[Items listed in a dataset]
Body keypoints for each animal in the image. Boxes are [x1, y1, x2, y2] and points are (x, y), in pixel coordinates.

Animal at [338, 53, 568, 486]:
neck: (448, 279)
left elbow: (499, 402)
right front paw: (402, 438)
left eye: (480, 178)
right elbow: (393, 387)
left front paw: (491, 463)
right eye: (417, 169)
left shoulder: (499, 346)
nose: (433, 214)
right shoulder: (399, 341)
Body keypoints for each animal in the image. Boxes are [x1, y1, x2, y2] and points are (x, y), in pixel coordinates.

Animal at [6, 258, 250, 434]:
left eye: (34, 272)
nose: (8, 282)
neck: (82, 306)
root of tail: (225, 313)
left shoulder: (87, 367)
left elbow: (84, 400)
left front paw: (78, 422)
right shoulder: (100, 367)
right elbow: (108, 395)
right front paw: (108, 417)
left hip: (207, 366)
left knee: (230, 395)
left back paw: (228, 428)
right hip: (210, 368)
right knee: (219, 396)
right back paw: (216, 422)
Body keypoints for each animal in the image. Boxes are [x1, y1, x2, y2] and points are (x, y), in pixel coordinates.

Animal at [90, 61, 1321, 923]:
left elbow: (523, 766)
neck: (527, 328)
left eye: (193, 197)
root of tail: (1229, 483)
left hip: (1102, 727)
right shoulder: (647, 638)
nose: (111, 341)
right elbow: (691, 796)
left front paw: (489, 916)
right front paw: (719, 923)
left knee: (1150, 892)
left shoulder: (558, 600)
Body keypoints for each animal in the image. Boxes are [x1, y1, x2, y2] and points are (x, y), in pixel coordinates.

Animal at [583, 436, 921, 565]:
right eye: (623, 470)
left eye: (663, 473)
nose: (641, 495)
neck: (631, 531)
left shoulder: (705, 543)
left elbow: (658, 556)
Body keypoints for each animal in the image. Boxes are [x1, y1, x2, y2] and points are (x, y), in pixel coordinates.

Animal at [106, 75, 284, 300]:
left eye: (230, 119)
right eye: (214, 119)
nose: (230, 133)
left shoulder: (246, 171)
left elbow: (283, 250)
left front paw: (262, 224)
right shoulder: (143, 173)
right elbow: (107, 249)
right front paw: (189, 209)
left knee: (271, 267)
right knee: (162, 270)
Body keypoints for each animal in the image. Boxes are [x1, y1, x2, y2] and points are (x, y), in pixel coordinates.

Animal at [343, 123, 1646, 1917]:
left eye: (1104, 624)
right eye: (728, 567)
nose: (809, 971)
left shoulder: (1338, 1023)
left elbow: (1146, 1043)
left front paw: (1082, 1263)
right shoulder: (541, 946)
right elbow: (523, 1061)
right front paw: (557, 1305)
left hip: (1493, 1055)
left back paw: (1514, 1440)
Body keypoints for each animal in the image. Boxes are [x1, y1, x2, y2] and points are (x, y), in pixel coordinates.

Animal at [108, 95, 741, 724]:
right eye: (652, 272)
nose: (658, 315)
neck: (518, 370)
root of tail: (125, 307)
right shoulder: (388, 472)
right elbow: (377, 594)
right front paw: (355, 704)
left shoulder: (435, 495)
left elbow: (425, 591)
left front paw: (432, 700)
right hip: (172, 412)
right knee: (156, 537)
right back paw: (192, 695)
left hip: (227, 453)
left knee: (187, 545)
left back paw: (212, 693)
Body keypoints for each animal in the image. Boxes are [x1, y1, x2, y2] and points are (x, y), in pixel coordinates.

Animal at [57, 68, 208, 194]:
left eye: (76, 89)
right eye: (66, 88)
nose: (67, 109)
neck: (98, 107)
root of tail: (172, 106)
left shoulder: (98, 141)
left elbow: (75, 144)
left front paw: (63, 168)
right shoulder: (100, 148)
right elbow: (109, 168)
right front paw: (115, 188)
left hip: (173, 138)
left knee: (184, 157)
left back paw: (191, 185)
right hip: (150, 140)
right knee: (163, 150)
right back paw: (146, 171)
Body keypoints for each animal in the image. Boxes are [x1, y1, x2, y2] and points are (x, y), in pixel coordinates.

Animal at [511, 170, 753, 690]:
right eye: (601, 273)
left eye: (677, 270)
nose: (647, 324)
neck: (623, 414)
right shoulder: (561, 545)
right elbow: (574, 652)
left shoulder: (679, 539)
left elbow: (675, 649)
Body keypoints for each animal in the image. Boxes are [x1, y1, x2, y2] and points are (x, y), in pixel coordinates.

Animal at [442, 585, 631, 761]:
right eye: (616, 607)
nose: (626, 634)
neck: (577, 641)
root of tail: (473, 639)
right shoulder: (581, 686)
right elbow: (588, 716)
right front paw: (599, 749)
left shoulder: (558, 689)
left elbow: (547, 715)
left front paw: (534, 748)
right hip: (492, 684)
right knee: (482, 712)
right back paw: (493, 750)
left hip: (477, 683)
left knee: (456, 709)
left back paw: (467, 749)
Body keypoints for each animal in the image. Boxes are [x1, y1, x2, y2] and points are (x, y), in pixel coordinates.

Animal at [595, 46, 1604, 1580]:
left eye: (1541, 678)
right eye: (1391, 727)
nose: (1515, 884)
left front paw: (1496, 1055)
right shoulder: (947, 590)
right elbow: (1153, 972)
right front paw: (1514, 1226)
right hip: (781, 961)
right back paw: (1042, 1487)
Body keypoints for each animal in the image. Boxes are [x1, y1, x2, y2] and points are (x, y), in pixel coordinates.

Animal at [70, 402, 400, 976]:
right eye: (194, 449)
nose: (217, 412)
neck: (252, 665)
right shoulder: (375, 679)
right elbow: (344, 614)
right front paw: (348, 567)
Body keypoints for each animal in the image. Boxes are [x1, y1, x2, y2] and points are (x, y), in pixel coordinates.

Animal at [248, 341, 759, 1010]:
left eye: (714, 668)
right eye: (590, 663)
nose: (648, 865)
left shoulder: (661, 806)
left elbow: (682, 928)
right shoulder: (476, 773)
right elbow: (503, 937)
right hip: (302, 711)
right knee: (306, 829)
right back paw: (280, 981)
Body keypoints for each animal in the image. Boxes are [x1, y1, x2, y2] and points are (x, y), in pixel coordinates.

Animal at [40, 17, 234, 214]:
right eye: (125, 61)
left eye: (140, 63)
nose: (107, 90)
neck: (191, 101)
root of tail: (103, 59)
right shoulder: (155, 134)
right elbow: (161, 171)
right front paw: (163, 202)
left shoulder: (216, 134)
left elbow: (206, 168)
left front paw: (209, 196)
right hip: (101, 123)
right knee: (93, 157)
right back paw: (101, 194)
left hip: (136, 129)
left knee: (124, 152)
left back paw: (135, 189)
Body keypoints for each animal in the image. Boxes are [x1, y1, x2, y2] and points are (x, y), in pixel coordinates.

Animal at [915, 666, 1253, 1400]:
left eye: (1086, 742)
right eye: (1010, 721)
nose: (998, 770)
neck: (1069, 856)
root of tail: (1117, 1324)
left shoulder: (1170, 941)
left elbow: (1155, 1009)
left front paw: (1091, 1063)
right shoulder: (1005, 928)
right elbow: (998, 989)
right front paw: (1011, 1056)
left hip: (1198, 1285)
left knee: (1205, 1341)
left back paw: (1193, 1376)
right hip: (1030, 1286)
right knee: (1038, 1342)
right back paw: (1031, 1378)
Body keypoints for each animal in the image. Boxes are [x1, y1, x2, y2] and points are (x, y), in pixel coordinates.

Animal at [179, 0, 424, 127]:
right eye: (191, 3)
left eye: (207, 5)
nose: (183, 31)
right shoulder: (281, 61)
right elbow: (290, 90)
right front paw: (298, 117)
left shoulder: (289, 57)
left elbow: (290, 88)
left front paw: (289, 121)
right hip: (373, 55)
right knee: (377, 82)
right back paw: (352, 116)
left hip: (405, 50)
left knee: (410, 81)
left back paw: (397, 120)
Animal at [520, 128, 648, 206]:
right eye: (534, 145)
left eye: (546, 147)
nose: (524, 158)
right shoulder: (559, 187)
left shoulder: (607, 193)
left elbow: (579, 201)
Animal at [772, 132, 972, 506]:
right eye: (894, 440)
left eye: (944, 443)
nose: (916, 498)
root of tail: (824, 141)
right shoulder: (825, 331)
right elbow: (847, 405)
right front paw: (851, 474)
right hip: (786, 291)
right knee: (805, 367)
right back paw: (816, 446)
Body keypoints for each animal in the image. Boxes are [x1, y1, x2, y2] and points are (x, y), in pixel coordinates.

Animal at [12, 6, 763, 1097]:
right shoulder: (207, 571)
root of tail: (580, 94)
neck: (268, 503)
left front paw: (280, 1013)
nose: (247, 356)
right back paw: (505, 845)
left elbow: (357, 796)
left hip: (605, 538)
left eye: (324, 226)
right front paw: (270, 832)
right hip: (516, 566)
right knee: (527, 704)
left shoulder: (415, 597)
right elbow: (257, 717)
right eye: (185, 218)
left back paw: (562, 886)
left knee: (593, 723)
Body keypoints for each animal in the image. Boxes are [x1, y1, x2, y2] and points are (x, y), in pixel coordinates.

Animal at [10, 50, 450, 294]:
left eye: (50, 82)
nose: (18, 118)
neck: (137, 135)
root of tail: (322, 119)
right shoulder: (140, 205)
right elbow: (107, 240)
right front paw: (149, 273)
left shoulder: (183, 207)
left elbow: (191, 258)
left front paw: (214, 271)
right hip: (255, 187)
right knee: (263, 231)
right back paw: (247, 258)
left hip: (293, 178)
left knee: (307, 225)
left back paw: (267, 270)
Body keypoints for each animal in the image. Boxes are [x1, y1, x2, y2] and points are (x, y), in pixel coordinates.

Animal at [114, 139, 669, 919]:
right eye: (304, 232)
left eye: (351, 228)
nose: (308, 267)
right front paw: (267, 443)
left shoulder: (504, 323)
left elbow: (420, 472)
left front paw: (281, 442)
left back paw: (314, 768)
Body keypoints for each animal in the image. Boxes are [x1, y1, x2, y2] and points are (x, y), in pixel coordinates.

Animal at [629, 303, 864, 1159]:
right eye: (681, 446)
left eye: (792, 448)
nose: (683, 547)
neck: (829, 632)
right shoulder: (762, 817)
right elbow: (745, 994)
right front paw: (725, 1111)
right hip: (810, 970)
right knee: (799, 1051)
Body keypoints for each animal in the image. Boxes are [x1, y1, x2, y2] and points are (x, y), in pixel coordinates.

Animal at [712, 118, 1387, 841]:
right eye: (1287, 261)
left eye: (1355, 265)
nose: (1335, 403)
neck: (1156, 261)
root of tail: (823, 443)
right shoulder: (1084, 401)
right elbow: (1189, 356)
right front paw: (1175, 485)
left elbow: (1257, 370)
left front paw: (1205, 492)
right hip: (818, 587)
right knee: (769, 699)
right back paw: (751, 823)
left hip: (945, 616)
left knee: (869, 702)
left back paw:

### WHAT IS NEEDED
Show, from the entries above, every line that includes the string "tail".

### YOUR RESPONSE
root of tail: (225, 313)
root of tail: (1229, 483)
root of tail: (125, 307)
root of tail: (172, 106)
root of tail: (473, 639)
root of tail: (103, 59)
root of tail: (1117, 1324)
root of tail: (824, 141)
root of tail: (580, 94)
root of tail: (322, 119)
root of tail: (823, 443)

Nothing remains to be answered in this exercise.